Citing unnamed executives, the paper says a foreign reporting role has been offered to Curry, who so far has been reluctant to accept the exit offer. In addition, she has hired a well-known Washington, D.C., lawyer and power broker, Robert Barnett, to handle her negotiations. (Barnett handled Bill Clinton's literary negotiations, and has repped many high-powered on-air network anchors and reporters over the years.)
NBC has declined to comment on the Times report.
The report comes on the heels of a Times review that is pointedly critical of Curry.
The timing of the news may be critical: the network may have in place a window, not uncommon, in Curry's contract allowing it to renegotiate her contract. Those are often predicated on ratings; if ratings are bad -- and Curry's "Today" did fall behind "Good Morning America" for the first time in 16 years -- then that might be a clause that could impact either salary or tenure.
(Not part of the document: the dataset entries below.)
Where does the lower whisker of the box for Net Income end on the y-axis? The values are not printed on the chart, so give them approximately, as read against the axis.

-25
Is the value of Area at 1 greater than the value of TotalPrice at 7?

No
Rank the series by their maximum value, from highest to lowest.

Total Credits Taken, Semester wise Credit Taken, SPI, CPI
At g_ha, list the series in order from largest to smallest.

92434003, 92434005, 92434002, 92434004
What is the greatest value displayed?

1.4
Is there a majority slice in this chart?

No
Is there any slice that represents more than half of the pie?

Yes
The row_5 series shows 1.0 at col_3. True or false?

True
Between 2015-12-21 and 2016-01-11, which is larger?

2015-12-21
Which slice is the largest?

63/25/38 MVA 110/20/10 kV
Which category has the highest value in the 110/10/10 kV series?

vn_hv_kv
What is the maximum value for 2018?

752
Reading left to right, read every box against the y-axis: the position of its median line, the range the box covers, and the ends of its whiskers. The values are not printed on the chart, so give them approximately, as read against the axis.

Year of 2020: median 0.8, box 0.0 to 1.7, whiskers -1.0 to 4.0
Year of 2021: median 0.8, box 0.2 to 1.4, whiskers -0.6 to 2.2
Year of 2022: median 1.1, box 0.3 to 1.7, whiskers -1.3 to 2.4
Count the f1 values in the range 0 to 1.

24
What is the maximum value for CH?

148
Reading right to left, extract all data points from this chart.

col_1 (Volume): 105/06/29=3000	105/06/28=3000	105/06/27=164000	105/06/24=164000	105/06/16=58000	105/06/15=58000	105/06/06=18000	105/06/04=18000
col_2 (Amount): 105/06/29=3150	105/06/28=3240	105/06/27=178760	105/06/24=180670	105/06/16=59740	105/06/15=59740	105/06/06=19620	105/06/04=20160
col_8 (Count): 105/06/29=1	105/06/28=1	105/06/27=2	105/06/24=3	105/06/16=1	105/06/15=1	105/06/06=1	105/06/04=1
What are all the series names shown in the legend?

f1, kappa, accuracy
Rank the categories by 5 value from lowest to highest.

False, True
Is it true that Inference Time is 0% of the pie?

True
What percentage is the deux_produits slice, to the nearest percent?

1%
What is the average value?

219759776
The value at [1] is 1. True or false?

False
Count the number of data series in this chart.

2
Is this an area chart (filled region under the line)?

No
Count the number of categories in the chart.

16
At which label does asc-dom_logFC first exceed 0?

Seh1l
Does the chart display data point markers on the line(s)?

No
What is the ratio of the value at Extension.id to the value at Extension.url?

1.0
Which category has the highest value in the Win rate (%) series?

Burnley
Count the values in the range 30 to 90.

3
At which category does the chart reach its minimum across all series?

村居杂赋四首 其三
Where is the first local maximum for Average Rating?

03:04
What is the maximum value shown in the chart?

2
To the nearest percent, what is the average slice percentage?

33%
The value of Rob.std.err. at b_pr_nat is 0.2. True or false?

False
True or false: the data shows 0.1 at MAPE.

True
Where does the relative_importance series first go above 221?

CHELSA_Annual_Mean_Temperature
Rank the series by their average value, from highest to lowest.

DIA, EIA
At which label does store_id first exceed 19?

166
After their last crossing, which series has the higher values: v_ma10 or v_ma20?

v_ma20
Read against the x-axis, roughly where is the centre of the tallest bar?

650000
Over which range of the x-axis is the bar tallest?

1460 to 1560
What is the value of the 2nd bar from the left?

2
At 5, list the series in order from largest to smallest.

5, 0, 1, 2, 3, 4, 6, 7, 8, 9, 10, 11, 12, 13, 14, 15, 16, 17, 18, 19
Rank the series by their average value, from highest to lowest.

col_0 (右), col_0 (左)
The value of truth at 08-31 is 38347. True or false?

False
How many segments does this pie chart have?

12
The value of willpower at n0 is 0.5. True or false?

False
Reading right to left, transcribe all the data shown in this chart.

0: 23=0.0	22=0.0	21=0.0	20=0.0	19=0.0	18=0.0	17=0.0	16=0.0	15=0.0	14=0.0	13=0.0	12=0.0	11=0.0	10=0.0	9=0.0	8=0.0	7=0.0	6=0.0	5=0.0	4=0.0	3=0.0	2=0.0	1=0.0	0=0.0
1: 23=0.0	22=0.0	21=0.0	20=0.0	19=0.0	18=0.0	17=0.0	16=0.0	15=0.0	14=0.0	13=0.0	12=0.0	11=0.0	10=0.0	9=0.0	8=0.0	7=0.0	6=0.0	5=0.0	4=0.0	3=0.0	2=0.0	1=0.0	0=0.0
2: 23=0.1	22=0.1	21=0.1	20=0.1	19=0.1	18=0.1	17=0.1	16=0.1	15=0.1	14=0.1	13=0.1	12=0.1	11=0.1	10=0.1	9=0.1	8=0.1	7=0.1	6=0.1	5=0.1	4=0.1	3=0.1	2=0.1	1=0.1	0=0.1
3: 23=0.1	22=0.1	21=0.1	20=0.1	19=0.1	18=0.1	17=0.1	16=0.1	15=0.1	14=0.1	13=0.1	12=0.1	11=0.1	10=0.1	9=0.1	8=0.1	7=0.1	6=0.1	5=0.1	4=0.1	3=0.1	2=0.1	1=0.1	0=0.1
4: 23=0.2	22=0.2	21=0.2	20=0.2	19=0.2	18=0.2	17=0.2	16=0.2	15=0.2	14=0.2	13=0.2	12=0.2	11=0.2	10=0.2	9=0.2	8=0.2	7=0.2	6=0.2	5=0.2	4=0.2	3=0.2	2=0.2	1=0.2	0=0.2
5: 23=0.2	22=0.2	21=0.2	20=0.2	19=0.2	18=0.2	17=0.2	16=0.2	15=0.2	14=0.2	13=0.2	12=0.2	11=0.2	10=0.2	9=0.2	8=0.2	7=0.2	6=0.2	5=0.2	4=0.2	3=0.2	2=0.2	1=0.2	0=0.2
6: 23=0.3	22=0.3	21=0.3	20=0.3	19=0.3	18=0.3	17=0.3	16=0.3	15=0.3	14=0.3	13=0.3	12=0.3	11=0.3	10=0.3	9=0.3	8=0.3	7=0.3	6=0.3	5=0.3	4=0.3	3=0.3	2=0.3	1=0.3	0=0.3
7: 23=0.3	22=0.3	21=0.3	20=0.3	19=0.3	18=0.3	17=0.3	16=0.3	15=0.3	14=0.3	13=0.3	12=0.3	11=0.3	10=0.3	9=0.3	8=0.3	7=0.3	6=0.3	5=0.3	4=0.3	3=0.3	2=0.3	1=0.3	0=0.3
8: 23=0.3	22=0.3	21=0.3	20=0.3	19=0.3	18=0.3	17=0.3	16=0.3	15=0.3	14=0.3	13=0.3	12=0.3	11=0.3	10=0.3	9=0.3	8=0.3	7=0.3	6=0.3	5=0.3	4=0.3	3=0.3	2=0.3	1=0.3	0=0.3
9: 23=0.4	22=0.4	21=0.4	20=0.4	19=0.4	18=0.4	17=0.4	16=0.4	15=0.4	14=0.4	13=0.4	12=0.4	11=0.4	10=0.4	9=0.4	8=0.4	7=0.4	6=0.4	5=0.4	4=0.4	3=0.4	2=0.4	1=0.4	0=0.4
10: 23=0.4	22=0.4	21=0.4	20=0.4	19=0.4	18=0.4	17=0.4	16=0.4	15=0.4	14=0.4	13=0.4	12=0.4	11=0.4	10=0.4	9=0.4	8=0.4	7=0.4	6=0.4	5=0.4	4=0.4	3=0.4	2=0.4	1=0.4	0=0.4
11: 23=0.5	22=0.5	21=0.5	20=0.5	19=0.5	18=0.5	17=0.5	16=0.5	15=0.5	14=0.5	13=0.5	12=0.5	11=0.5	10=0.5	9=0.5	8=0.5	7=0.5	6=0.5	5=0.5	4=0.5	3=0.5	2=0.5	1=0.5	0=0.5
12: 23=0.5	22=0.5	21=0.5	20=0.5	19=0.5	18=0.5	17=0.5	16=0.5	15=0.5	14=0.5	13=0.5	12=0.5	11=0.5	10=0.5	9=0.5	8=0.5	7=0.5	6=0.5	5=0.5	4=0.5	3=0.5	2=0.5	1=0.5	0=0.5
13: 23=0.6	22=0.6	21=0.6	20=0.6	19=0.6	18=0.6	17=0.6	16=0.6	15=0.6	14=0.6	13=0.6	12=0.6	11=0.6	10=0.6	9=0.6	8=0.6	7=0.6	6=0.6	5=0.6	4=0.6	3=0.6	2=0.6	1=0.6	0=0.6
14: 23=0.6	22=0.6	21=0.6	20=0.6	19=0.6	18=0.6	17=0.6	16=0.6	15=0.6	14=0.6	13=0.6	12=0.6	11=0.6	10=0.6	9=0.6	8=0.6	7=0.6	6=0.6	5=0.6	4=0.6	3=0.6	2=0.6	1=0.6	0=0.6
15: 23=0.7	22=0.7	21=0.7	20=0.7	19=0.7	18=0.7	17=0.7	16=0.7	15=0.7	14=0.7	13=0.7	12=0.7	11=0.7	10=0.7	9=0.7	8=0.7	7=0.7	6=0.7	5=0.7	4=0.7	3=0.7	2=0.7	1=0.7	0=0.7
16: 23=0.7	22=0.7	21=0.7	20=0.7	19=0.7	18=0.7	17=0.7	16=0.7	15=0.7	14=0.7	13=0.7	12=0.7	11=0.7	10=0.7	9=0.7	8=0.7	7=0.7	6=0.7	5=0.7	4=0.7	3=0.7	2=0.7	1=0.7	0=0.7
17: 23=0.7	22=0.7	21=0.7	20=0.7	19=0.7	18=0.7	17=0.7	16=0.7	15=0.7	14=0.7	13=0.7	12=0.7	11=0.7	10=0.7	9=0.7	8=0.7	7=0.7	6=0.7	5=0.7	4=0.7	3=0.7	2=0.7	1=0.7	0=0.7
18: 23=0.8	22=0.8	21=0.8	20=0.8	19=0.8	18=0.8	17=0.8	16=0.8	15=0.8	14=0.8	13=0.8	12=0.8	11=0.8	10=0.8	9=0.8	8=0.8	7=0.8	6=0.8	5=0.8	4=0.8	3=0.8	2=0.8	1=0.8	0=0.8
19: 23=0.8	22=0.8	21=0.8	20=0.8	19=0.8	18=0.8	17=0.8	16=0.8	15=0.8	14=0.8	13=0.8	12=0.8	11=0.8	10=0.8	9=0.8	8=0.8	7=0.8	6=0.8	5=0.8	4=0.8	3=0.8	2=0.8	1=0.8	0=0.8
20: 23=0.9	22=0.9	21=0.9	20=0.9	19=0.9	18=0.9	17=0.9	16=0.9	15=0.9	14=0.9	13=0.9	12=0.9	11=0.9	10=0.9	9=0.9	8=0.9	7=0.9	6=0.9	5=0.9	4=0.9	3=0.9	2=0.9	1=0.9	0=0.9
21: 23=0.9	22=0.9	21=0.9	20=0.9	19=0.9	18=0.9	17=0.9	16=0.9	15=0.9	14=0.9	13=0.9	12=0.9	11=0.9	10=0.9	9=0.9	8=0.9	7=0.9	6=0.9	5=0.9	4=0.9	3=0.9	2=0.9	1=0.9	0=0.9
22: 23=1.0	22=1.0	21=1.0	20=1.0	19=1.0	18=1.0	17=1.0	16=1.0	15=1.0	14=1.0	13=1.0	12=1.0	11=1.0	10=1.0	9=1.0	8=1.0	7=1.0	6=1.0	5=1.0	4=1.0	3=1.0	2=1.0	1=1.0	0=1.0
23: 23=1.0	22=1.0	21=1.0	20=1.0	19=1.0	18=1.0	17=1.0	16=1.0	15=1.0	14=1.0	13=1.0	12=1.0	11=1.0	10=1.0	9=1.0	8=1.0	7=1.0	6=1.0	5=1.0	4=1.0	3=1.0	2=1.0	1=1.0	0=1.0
In fact, I've reoprted in this space over the last year -- as recently as two weeks ago -- that Curry's tenure has hardly been stellar. She was replaced by Vieira during "Today's" coverage of Queen Elizabeth II's jubilee. Such replacements are almost always indicative of behind-the-scenes problems, though in this case "Today" execs probably made the simple calculus that Vieira would be a better fit for Matt Lauer during the hugely presitigious event. Moroever, keeping Curry off of jubilee coverage was a sharp blow to her that also sent a message: We will replace you when we have a mind to.
Replacing Curry might not prove so easy. There is no obvious in-house replacement, even though Savannah Guthrie, co-anchor of "Today's" third hour, is believed to be the logical successor. And a precipitous change could trigger audience backlash, not unlike the time Jane Pauley was dumped for Deborah Norville. However, the Times report, citing a source, noted that execs were feeling "real pressure" to complete a transition by July 27, when the Summer Olympics begin.